*EXERCISE DIRECTIONS*: Return the passage of the article on the Massachusetts recreational cannabis shop closures that runs from "Two of Theory" down to "before the shutdown.", copied word for word.

Recreational Cannabis Shops Ordered to Close in Massachusetts

theory-wellness

Recreational cannabis dispensaries across Massachusetts have been forced to close after Governor Charlie Baker issued an emergency order requiring all “non-essential” businesses to shutter until April 7, 2020 because of the coronavirus pandemic.

Medical marijuana firms will still be allowed to fill patient orders, however, after Baker said those entities -- as well as liquor stores, pharmacies, grocery stores, and other business that offer “essential goods and services” -- could remain open during the two-week time period.

“We will not stop anyone from accessing these essential businesses,” he said during a press conference on Monday, acknowledging that businesses such as recreational pot shops would be adversely impacted due to their inability to put in place “remote or telework policies.”

Indeed, recreational cannabis firms across the state will likely lose out on millions of dollars in sales at a time when a growing number of existing marijuana users and canna-curious customers are eager to purchase the plant to help reduce stress.

“Cannabis provides a small measure of relaxation which can help to ease the anxieties we are all facing during this time, much like a glass of wine to unwind at the end of the day,” said David Torrisi, the president of the Commonwealth Dispensary Association, which is lobbying Baker to relax the current restrictions on recreational providers.

“Although adult use is regulated separately from medical, two-thirds of customers use cannabis for management of medical conditions and symptoms,” Torrisi added. “This loss of access would be akin to losing out on over the counter remedies for many.”

Baker’s stay-at-home advisory and the required various business closures are aimed at curbing the spread of COVID-19, the disease caused by the novel coronavirus which, as of press time, had claimed the lives of 783 Americans, according to Johns Hopkins University.

The rationale behind closing recreational stores and not medical dispensaries is intended to limit traffic coming in from other states, Baker said.

Nevertheless, adult-use operators who spoke to THCnet said they were taking the decision in stride. 

“This outbreak is changing a lot of things and everyone is trying their best to navigate it,” said Thomas Winstanley, the director of marketing at Theory Wellness, which operates three dispensaries across Massachusetts.

“Obviously, whenever these mandates come down, we always act in accordance with the rules that are in place,” he added.

Two of Theory Wellness’ outposts service medical customers and will remain open for those patients. The company’s only adult-use only dispensary in Chicopee, Massachusetts, which opened on February 29, processed its final transactions this morning, however. 

“We definitely had a line at the start of the morning, and it continued to build a bit but we worked through it,” Winstanley said, noting that customers were required to make online pre-orders in order to purchase cannabis before the shutdown.

Meanwhile, another Massachusetts cannabis company, Garden Remedies, said it saw an uptick in recreational sales last week as consumers stocked up in anticipation of possible shutdown. Jim Comber, the company’s director of marketing, said sales at its Newton location were up double-digits versus the previous month despite switching to online ordering and shortening hours.

“We had a very strong day yesterday after Gov. Baker's announcement,” he said, adding that Garden Remedies was “disappointed” in the decision to close recreational shops.

“As a company, we believe in the states that have continued to allow recreational dispensaries to be open and operating,” Comber told THCnet, noting that medical sales only account for about 20% of Garden Remedies’ total revenue. 

“Focusing on that area only is definitely a large hit to our business in the short-term,” he added.

As of press time, Massachusetts is the only state with both medical and recreational dispensaries that has restricted adult-use sales as a result of the coronavirus.

For his part, Torrisi believes recreational cannabis firms are well positioned to operate under more strict health and safety guidelines.

“Given the highly regulated nature of this industry and its experience with crowd management, these operators are well positioned to operate in the current environment,” he said via a statement. “All have adopted CDC guidance to support safe distancing and minimize interactions and have been enacting them for some time. Operators also have more control over the sales floor and customer movement in and outside of the store than other businesses.”

[Extracted page text data]
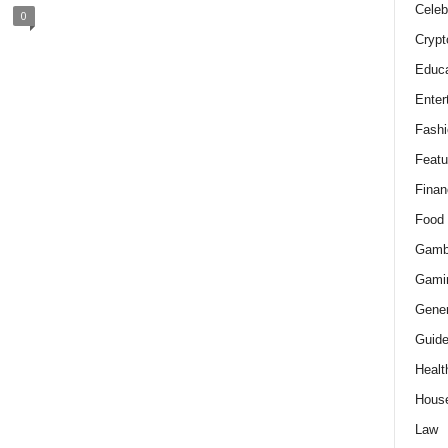
Celeb
0
Crypt
Educa
Enter
Fashi
Featu
Finan
Food
Gamb
Gami
Gener
Guid
Healt
Hous
Law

*EXERCISE OUTPUT*:
Two of Theory Wellness’ outposts service medical customers and will remain open for those patients. The company’s only adult-use only dispensary in Chicopee, Massachusetts, which opened on February 29, processed its final transactions this morning, however. 

“We definitely had a line at the start of the morning, and it continued to build a bit but we worked through it,” Winstanley said, noting that customers were required to make online pre-orders in order to purchase cannabis before the shutdown.